How to Lemmatize a Dataframe in Python

In this tutorial, we will show you how to lemmatize a dataframe in Python using the NLTK library.

Updated March 29, 2023

Hello and welcome to this beginner’s tutorial on how to lemmatize a dataframe in Python. Lemmatization is the process of converting a word to its base form, or lemma. It’s a useful technique in natural language processing for reducing words to their root form and improving the accuracy of text analysis. In this tutorial, we will show you how to lemmatize a dataframe in Python using the NLTK library.

What is a Dataframe?

A dataframe is a two-dimensional tabular data structure in which data is organized in rows and columns, similar to a spreadsheet or a SQL table. Dataframes are a popular data structure in data science and machine learning and are used for data manipulation, analysis, and visualization.

What is Lemmatization?

Lemmatization is the process of reducing a word to its base form, or lemma, using morphological analysis. The base form of a word is its root form, which is typically a noun, verb, adjective, or adverb. For example, the lemmas of the words “running,” “ran,” and “runs” are “run.”

Method: Using the NLTK Library

The Natural Language Toolkit (NLTK) is a popular Python library for natural language processing. It provides a wide range of tools and resources for text processing, including lemmatization.

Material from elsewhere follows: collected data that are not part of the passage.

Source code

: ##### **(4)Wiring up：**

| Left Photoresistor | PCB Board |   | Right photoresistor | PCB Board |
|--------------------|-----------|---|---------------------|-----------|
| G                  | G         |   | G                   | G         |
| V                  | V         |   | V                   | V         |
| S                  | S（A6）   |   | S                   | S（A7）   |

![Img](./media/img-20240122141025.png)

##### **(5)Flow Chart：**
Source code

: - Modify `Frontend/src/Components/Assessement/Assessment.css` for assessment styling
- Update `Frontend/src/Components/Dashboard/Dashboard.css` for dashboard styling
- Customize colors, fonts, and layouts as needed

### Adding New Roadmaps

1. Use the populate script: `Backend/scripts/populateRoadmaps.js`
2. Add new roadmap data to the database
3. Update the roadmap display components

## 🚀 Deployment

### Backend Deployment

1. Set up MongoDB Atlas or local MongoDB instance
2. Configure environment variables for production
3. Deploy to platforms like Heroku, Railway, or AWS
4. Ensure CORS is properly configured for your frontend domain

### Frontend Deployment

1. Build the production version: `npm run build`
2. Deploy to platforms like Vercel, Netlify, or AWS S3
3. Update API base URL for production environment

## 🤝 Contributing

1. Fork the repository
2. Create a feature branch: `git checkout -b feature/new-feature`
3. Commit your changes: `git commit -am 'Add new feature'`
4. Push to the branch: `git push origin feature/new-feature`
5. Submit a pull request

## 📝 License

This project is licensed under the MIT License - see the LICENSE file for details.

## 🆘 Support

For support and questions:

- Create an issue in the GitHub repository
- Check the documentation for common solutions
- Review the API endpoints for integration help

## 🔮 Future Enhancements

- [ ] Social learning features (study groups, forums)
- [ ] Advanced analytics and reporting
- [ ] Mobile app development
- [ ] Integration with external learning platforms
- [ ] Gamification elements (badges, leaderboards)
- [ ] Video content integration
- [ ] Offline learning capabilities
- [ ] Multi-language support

Here’s an example of how to lemmatize a dataframe using the NLTK library:

import pandas as pd
import nltk
from nltk.stem import WordNetLemmatizer

# Create a sample dataframe
df = pd.DataFrame({'text': ['I am running', 'He ran fast', 'They are runners']})

# Create a lemmatizer object
lemmatizer = WordNetLemmatizer()

# Define a function to lemmatize text
def lemmatize_text(text):
    # Tokenize the text into words
    words = nltk.word_tokenize(text)

    # Lemmatize each word
    lemmatized_words = [lemmatizer.lemmatize(word) for word in words]

    # Join the lemmatized words back into a string
    lemmatized_text = ' '.join(lemmatized_words)

    return lemmatized_text

# Apply the lemmatize_text function to the text column of the dataframe
df['lemmatized_text'] = df['text'].apply(lemmatize_text)

# Print the original and lemmatized dataframes
print(df)

In this code, we first import the necessary libraries, including pandas and NLTK. We then create a sample dataframe with a text column containing three sentences. We create a lemmatizer object using the WordNetLemmatizer class from NLTK. We define a function called lemmatize_text that takes a text string as input, tokenizes it into words, lemmatizes each word, and joins the lemmatized words back into a string. We apply the lemmatize_text function to the text column of the dataframe using the apply() method and store the lemmatized text in a new column called lemmatized_text. Finally, we print both the original and lemmatized dataframes.

Conclusion

In this tutorial, we have shown you how to lemmatize a dataframe in Python using the NLTK library. We have covered the basics of lemmatization, creating a lemmatizer object, defining a lemmatization function, applying the function to a dataframe column, and printing the original and lemmatized dataframes.

Lemmatization is an essential technique in natural language processing, and it can improve the accuracy of text analysis and classification tasks.